• **Recorded data**
....

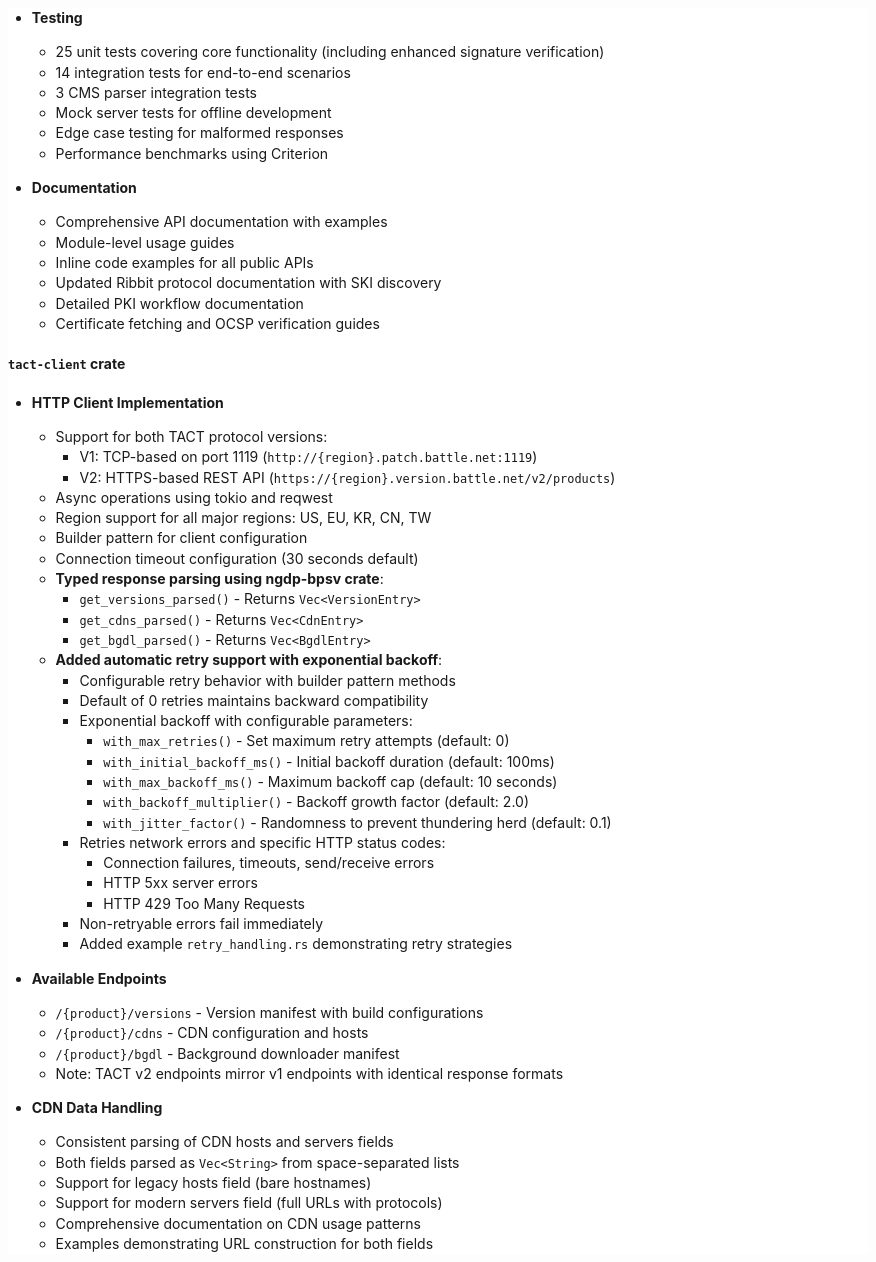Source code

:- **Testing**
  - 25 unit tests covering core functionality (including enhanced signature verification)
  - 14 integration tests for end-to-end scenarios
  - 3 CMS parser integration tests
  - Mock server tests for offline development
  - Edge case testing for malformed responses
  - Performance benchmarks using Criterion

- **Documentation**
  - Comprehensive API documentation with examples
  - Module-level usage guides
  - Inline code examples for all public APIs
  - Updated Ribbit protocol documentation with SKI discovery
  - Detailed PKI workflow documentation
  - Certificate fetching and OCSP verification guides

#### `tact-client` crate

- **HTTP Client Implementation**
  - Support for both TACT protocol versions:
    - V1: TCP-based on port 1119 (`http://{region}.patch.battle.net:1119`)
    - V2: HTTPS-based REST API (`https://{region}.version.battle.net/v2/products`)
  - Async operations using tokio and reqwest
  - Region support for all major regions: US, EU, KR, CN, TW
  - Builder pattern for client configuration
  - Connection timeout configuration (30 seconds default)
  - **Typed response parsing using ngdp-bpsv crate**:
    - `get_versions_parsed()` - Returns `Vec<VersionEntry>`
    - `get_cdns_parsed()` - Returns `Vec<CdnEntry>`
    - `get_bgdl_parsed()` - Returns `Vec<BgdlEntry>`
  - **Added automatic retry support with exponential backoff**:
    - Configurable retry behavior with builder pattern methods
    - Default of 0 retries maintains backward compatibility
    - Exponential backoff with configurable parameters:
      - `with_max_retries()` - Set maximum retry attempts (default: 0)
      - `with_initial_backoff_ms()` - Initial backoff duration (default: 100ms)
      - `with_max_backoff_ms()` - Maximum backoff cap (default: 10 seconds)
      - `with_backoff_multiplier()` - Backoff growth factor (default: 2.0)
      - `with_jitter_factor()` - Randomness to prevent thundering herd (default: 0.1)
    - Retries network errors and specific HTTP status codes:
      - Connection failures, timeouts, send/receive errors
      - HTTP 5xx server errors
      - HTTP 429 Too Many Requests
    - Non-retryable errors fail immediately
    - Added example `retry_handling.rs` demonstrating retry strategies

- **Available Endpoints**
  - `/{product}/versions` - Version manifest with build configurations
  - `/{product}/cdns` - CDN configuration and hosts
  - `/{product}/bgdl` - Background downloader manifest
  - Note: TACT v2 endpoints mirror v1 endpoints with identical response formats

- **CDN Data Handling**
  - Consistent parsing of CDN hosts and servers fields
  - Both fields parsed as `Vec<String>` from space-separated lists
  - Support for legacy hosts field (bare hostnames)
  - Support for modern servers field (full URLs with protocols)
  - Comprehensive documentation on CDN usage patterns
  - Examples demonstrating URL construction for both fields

....

• **Requirement**
Can you render each line of the listing above as a Markdown table with the columns "Row" and "Text", numbering the rows, dropping blank lines, and leaving out the pictures?

• **Task response**
| Row | Text |
|---|---|
| 1 | Source code |
| 2 | :- **Testing** |
| 3 |   - 25 unit tests covering core functionality (including enhanced signature verification) |
| 4 |   - 14 integration tests for end-to-end scenarios |
| 5 |   - 3 CMS parser integration tests |
| 6 |   - Mock server tests for offline development |
| 7 |   - Edge case testing for malformed responses |
| 8 |   - Performance benchmarks using Criterion |
| 9 | - **Documentation** |
| 10 |   - Comprehensive API documentation with examples |
| 11 |   - Module-level usage guides |
| 12 |   - Inline code examples for all public APIs |
| 13 |   - Updated Ribbit protocol documentation with SKI discovery |
| 14 |   - Detailed PKI workflow documentation |
| 15 |   - Certificate fetching and OCSP verification guides |
| 16 | #### `tact-client` crate |
| 17 | - **HTTP Client Implementation** |
| 18 |   - Support for both TACT protocol versions: |
| 19 |     - V1: TCP-based on port 1119 (`http://{region}.patch.battle.net:1119`) |
| 20 |     - V2: HTTPS-based REST API (`https://{region}.version.battle.net/v2/products`) |
| 21 |   - Async operations using tokio and reqwest |
| 22 |   - Region support for all major regions: US, EU, KR, CN, TW |
| 23 |   - Builder pattern for client configuration |
| 24 |   - Connection timeout configuration (30 seconds default) |
| 25 |   - **Typed response parsing using ngdp-bpsv crate**: |
| 26 |     - `get_versions_parsed()` - Returns `Vec<VersionEntry>` |
| 27 |     - `get_cdns_parsed()` - Returns `Vec<CdnEntry>` |
| 28 |     - `get_bgdl_parsed()` - Returns `Vec<BgdlEntry>` |
| 29 |   - **Added automatic retry support with exponential backoff**: |
| 30 |     - Configurable retry behavior with builder pattern methods |
| 31 |     - Default of 0 retries maintains backward compatibility |
| 32 |     - Exponential backoff with configurable parameters: |
| 33 |       - `with_max_retries()` - Set maximum retry attempts (default: 0) |
| 34 |       - `with_initial_backoff_ms()` - Initial backoff duration (default: 100ms) |
| 35 |       - `with_max_backoff_ms()` - Maximum backoff cap (default: 10 seconds) |
| 36 |       - `with_backoff_multiplier()` - Backoff growth factor (default: 2.0) |
| 37 |       - `with_jitter_factor()` - Randomness to prevent thundering herd (default: 0.1) |
| 38 |     - Retries network errors and specific HTTP status codes: |
| 39 |       - Connection failures, timeouts, send/receive errors |
| 40 |       - HTTP 5xx server errors |
| 41 |       - HTTP 429 Too Many Requests |
| 42 |     - Non-retryable errors fail immediately |
| 43 |     - Added example `retry_handling.rs` demonstrating retry strategies |
| 44 | - **Available Endpoints** |
| 45 |   - `/{product}/versions` - Version manifest with build configurations |
| 46 |   - `/{product}/cdns` - CDN configuration and hosts |
| 47 |   - `/{product}/bgdl` - Background downloader manifest |
| 48 |   - Note: TACT v2 endpoints mirror v1 endpoints with identical response formats |
| 49 | - **CDN Data Handling** |
| 50 |   - Consistent parsing of CDN hosts and servers fields |
| 51 |   - Both fields parsed as `Vec<String>` from space-separated lists |
| 52 |   - Support for legacy hosts field (bare hostnames) |
| 53 |   - Support for modern servers field (full URLs with protocols) |
| 54 |   - Comprehensive documentation on CDN usage patterns |
| 55 |   - Examples demonstrating URL construction for both fields |